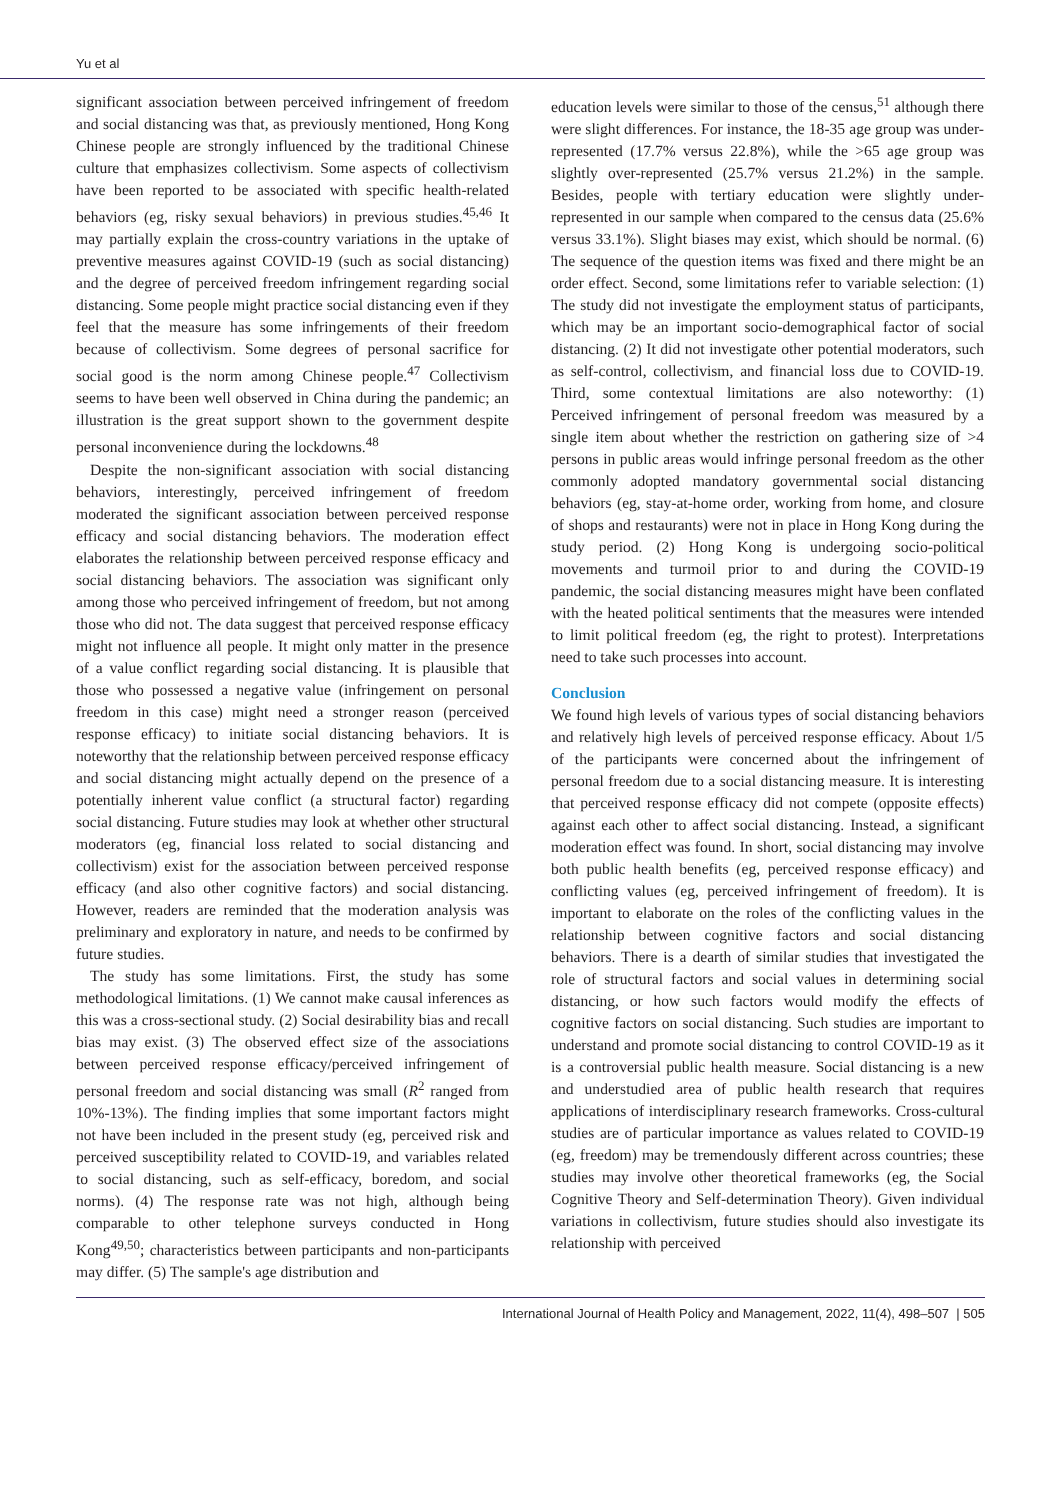Yu et al
significant association between perceived infringement of freedom and social distancing was that, as previously mentioned, Hong Kong Chinese people are strongly influenced by the traditional Chinese culture that emphasizes collectivism. Some aspects of collectivism have been reported to be associated with specific health-related behaviors (eg, risky sexual behaviors) in previous studies.<sup>45,46</sup> It may partially explain the cross-country variations in the uptake of preventive measures against COVID-19 (such as social distancing) and the degree of perceived freedom infringement regarding social distancing. Some people might practice social distancing even if they feel that the measure has some infringements of their freedom because of collectivism. Some degrees of personal sacrifice for social good is the norm among Chinese people.<sup>47</sup> Collectivism seems to have been well observed in China during the pandemic; an illustration is the great support shown to the government despite personal inconvenience during the lockdowns.<sup>48</sup>
Despite the non-significant association with social distancing behaviors, interestingly, perceived infringement of freedom moderated the significant association between perceived response efficacy and social distancing behaviors. The moderation effect elaborates the relationship between perceived response efficacy and social distancing behaviors. The association was significant only among those who perceived infringement of freedom, but not among those who did not. The data suggest that perceived response efficacy might not influence all people. It might only matter in the presence of a value conflict regarding social distancing. It is plausible that those who possessed a negative value (infringement on personal freedom in this case) might need a stronger reason (perceived response efficacy) to initiate social distancing behaviors. It is noteworthy that the relationship between perceived response efficacy and social distancing might actually depend on the presence of a potentially inherent value conflict (a structural factor) regarding social distancing. Future studies may look at whether other structural moderators (eg, financial loss related to social distancing and collectivism) exist for the association between perceived response efficacy (and also other cognitive factors) and social distancing. However, readers are reminded that the moderation analysis was preliminary and exploratory in nature, and needs to be confirmed by future studies.
The study has some limitations. First, the study has some methodological limitations. (1) We cannot make causal inferences as this was a cross-sectional study. (2) Social desirability bias and recall bias may exist. (3) The observed effect size of the associations between perceived response efficacy/perceived infringement of personal freedom and social distancing was small (R<sup>2</sup> ranged from 10%-13%). The finding implies that some important factors might not have been included in the present study (eg, perceived risk and perceived susceptibility related to COVID-19, and variables related to social distancing, such as self-efficacy, boredom, and social norms). (4) The response rate was not high, although being comparable to other telephone surveys conducted in Hong Kong<sup>49,50</sup>; characteristics between participants and non-participants may differ. (5) The sample's age distribution and
education levels were similar to those of the census,<sup>51</sup> although there were slight differences. For instance, the 18-35 age group was under-represented (17.7% versus 22.8%), while the >65 age group was slightly over-represented (25.7% versus 21.2%) in the sample. Besides, people with tertiary education were slightly under-represented in our sample when compared to the census data (25.6% versus 33.1%). Slight biases may exist, which should be normal. (6) The sequence of the question items was fixed and there might be an order effect. Second, some limitations refer to variable selection: (1) The study did not investigate the employment status of participants, which may be an important socio-demographical factor of social distancing. (2) It did not investigate other potential moderators, such as self-control, collectivism, and financial loss due to COVID-19. Third, some contextual limitations are also noteworthy: (1) Perceived infringement of personal freedom was measured by a single item about whether the restriction on gathering size of >4 persons in public areas would infringe personal freedom as the other commonly adopted mandatory governmental social distancing behaviors (eg, stay-at-home order, working from home, and closure of shops and restaurants) were not in place in Hong Kong during the study period. (2) Hong Kong is undergoing socio-political movements and turmoil prior to and during the COVID-19 pandemic, the social distancing measures might have been conflated with the heated political sentiments that the measures were intended to limit political freedom (eg, the right to protest). Interpretations need to take such processes into account.
Conclusion
We found high levels of various types of social distancing behaviors and relatively high levels of perceived response efficacy. About 1/5 of the participants were concerned about the infringement of personal freedom due to a social distancing measure. It is interesting that perceived response efficacy did not compete (opposite effects) against each other to affect social distancing. Instead, a significant moderation effect was found. In short, social distancing may involve both public health benefits (eg, perceived response efficacy) and conflicting values (eg, perceived infringement of freedom). It is important to elaborate on the roles of the conflicting values in the relationship between cognitive factors and social distancing behaviors. There is a dearth of similar studies that investigated the role of structural factors and social values in determining social distancing, or how such factors would modify the effects of cognitive factors on social distancing. Such studies are important to understand and promote social distancing to control COVID-19 as it is a controversial public health measure. Social distancing is a new and understudied area of public health research that requires applications of interdisciplinary research frameworks. Cross-cultural studies are of particular importance as values related to COVID-19 (eg, freedom) may be tremendously different across countries; these studies may involve other theoretical frameworks (eg, the Social Cognitive Theory and Self-determination Theory). Given individual variations in collectivism, future studies should also investigate its relationship with perceived
International Journal of Health Policy and Management, 2022, 11(4), 498–507 | 505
□ □ □ □ □ □ □
__Instructions to follow__. Print every record exactly without the images.

__Exercise response__.
Yu et al
significant association between perceived infringement of freedom and social distancing was that, as previously mentioned, Hong Kong Chinese people are strongly influenced by the traditional Chinese culture that emphasizes collectivism. Some aspects of collectivism have been reported to be associated with specific health-related behaviors (eg, risky sexual behaviors) in previous studies.<sup>45,46</sup> It may partially explain the cross-country variations in the uptake of preventive measures against COVID-19 (such as social distancing) and the degree of perceived freedom infringement regarding social distancing. Some people might practice social distancing even if they feel that the measure has some infringements of their freedom because of collectivism. Some degrees of personal sacrifice for social good is the norm among Chinese people.<sup>47</sup> Collectivism seems to have been well observed in China during the pandemic; an illustration is the great support shown to the government despite personal inconvenience during the lockdowns.<sup>48</sup>
Despite the non-significant association with social distancing behaviors, interestingly, perceived infringement of freedom moderated the significant association between perceived response efficacy and social distancing behaviors. The moderation effect elaborates the relationship between perceived response efficacy and social distancing behaviors. The association was significant only among those who perceived infringement of freedom, but not among those who did not. The data suggest that perceived response efficacy might not influence all people. It might only matter in the presence of a value conflict regarding social distancing. It is plausible that those who possessed a negative value (infringement on personal freedom in this case) might need a stronger reason (perceived response efficacy) to initiate social distancing behaviors. It is noteworthy that the relationship between perceived response efficacy and social distancing might actually depend on the presence of a potentially inherent value conflict (a structural factor) regarding social distancing. Future studies may look at whether other structural moderators (eg, financial loss related to social distancing and collectivism) exist for the association between perceived response efficacy (and also other cognitive factors) and social distancing. However, readers are reminded that the moderation analysis was preliminary and exploratory in nature, and needs to be confirmed by future studies.
The study has some limitations. First, the study has some methodological limitations. (1) We cannot make causal inferences as this was a cross-sectional study. (2) Social desirability bias and recall bias may exist. (3) The observed effect size of the associations between perceived response efficacy/perceived infringement of personal freedom and social distancing was small (R<sup>2</sup> ranged from 10%-13%). The finding implies that some important factors might not have been included in the present study (eg, perceived risk and perceived susceptibility related to COVID-19, and variables related to social distancing, such as self-efficacy, boredom, and social norms). (4) The response rate was not high, although being comparable to other telephone surveys conducted in Hong Kong<sup>49,50</sup>; characteristics between participants and non-participants may differ. (5) The sample's age distribution and
education levels were similar to those of the census,<sup>51</sup> although there were slight differences. For instance, the 18-35 age group was under-represented (17.7% versus 22.8%), while the >65 age group was slightly over-represented (25.7% versus 21.2%) in the sample. Besides, people with tertiary education were slightly under-represented in our sample when compared to the census data (25.6% versus 33.1%). Slight biases may exist, which should be normal. (6) The sequence of the question items was fixed and there might be an order effect. Second, some limitations refer to variable selection: (1) The study did not investigate the employment status of participants, which may be an important socio-demographical factor of social distancing. (2) It did not investigate other potential moderators, such as self-control, collectivism, and financial loss due to COVID-19. Third, some contextual limitations are also noteworthy: (1) Perceived infringement of personal freedom was measured by a single item about whether the restriction on gathering size of >4 persons in public areas would infringe personal freedom as the other commonly adopted mandatory governmental social distancing behaviors (eg, stay-at-home order, working from home, and closure of shops and restaurants) were not in place in Hong Kong during the study period. (2) Hong Kong is undergoing socio-political movements and turmoil prior to and during the COVID-19 pandemic, the social distancing measures might have been conflated with the heated political sentiments that the measures were intended to limit political freedom (eg, the right to protest). Interpretations need to take such processes into account.
Conclusion
We found high levels of various types of social distancing behaviors and relatively high levels of perceived response efficacy. About 1/5 of the participants were concerned about the infringement of personal freedom due to a social distancing measure. It is interesting that perceived response efficacy did not compete (opposite effects) against each other to affect social distancing. Instead, a significant moderation effect was found. In short, social distancing may involve both public health benefits (eg, perceived response efficacy) and conflicting values (eg, perceived infringement of freedom). It is important to elaborate on the roles of the conflicting values in the relationship between cognitive factors and social distancing behaviors. There is a dearth of similar studies that investigated the role of structural factors and social values in determining social distancing, or how such factors would modify the effects of cognitive factors on social distancing. Such studies are important to understand and promote social distancing to control COVID-19 as it is a controversial public health measure. Social distancing is a new and understudied area of public health research that requires applications of interdisciplinary research frameworks. Cross-cultural studies are of particular importance as values related to COVID-19 (eg, freedom) may be tremendously different across countries; these studies may involve other theoretical frameworks (eg, the Social Cognitive Theory and Self-determination Theory). Given individual variations in collectivism, future studies should also investigate its relationship with perceived
International Journal of Health Policy and Management, 2022, 11(4), 498–507 | 505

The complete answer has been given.